Keir Starmer’ın konuşması Yeni İşçi Partisi’ne net bir dönüşü işaret ediyor

Paylaş

Sosyalist Parti (CWI İngiltere ve Galler) haftalık gazetesinin gündem yazısı

İşçi Partisi lideri Keir Starmer’in İngiltere için vizyonunu ortaya koyduğu konuşması, sıkıcı olduğu yönündeki eleştirilere karşı hiçbir şey yapmadı. Neredeyse hiçbir politika önerisi içermiyordu. Yine de, Starmer’ın konuşması kendi açısından daha önemli olan başka bir rol oynadı ve en önemli mesajı olarak gördüğü şeyi ortaya koydu: Corbyn devri bitti.

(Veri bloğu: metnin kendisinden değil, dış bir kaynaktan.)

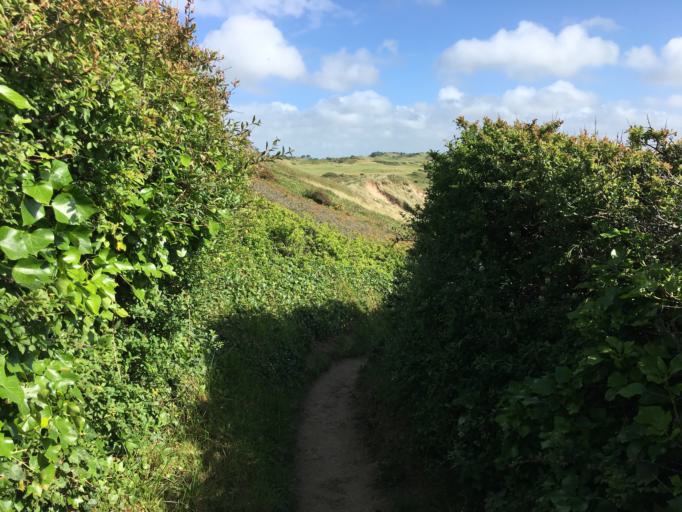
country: GB
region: England
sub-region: Cornwall
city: Polzeath
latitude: 50.5563
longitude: -4.9284
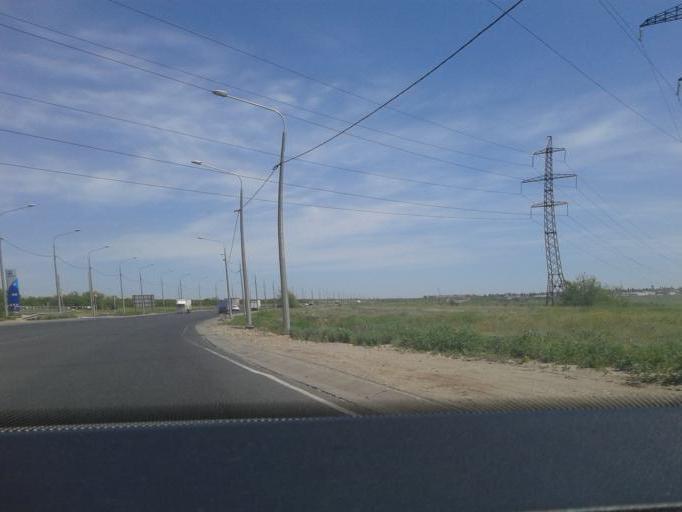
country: RU
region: Volgograd
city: Vodstroy
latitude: 48.8236
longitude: 44.5263
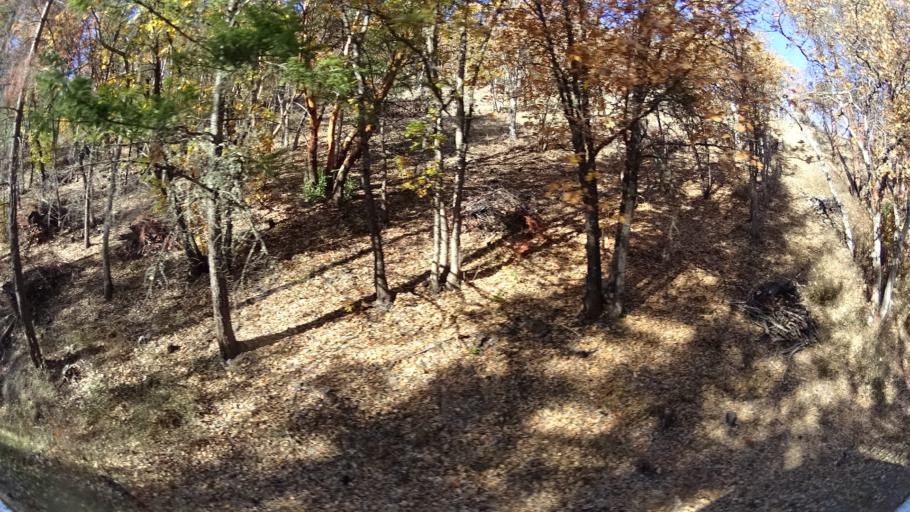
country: US
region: California
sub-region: Siskiyou County
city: Yreka
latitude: 41.8977
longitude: -122.8262
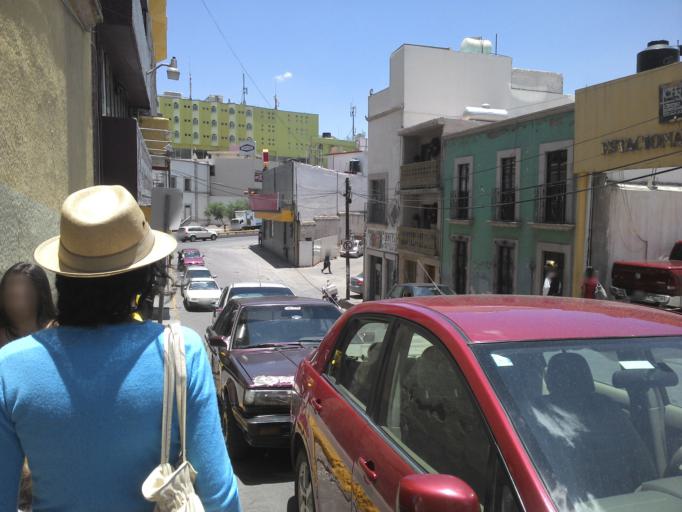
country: MX
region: Zacatecas
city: Zacatecas
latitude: 22.7699
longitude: -102.5701
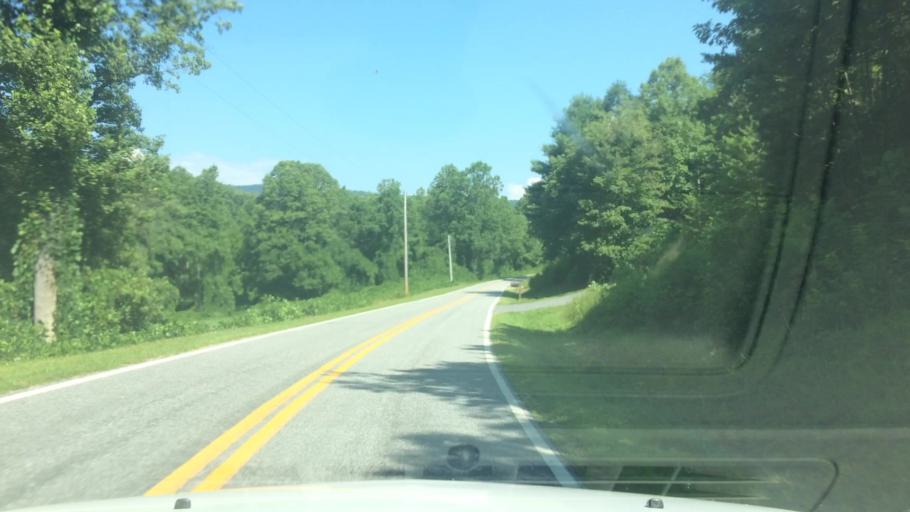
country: US
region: North Carolina
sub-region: Alexander County
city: Taylorsville
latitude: 35.9767
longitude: -81.2758
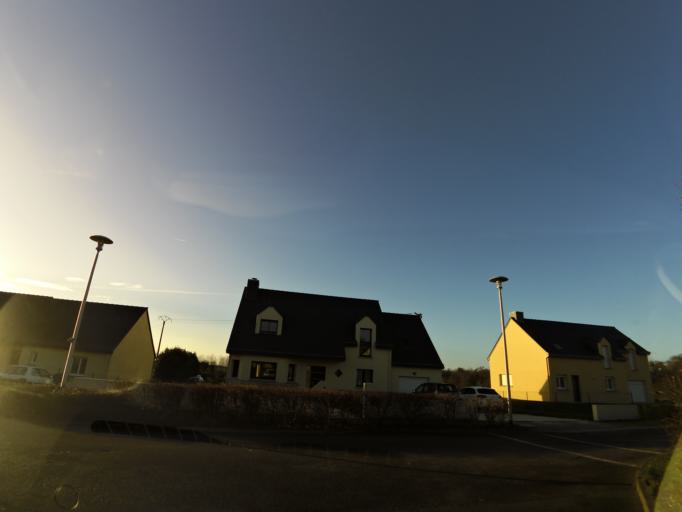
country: FR
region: Brittany
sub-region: Departement d'Ille-et-Vilaine
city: Pance
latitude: 47.8986
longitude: -1.6095
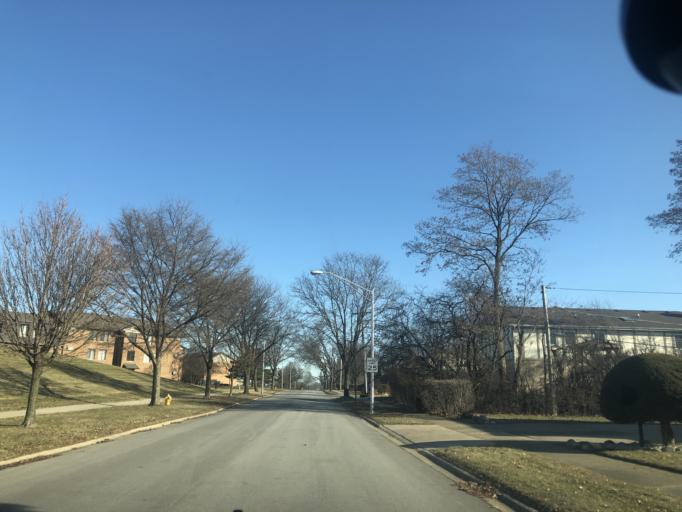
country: US
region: Illinois
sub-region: DuPage County
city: Addison
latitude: 41.9361
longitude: -88.0075
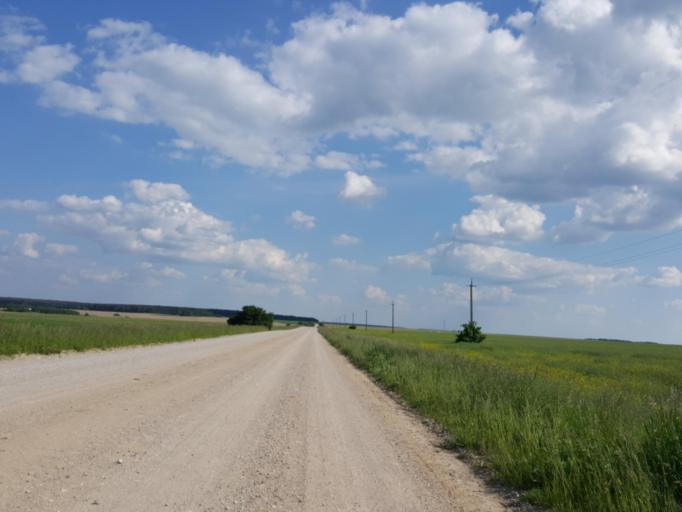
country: BY
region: Brest
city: Kamyanyets
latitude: 52.4421
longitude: 23.6172
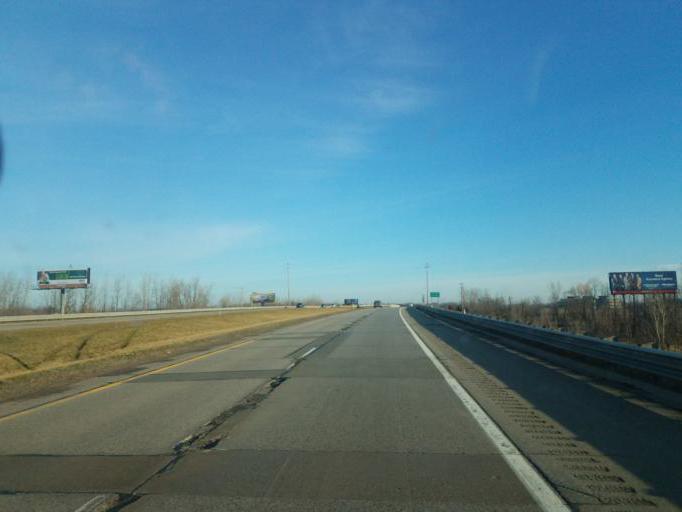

Starmer’ın İşçi Partisi lideri olması için oy verenlerin çoğu bunu, İşçi Partisi’nin 2019 seçim manifestosundaki ana politikaları terk etmeyeceği umuduyla yaptı. Ancak, liderliğinin ilk gününden itibaren, kapitalist sınıfın çıkarlarına ters düşen herhangi bir politikanın yanında durmaya niyeti olmadığı açıktı.

Büyük şirketler

Starmer, Britanya bayrağı önünde yaptıgı konuşmaşını söyle özetlendi: “İşçi Partisi, sosyal adalet ve eşitliği sağlamanın tek yolunun iş dünyası ile güçlü bir ortaklıktan geçtiğini çok uzun süredir fark edemedi.”

Bunu söylerken kimi kastetti? Tony Blair, Gordon Brown veya Ed Miliband’ı değil. Starmer, Corbynism’i çöpe atmaya çalışıyordu: İşçi Partisi’nin Blair döneminin büyük şirketler yanlısı sloganları yerine, en azından çalışan ve orta sınıfların çıkarları için bir program ortaya koymaya hazır bir liderliğe sahip olduğu beş kısa yıldı bu Corbyn dönemi.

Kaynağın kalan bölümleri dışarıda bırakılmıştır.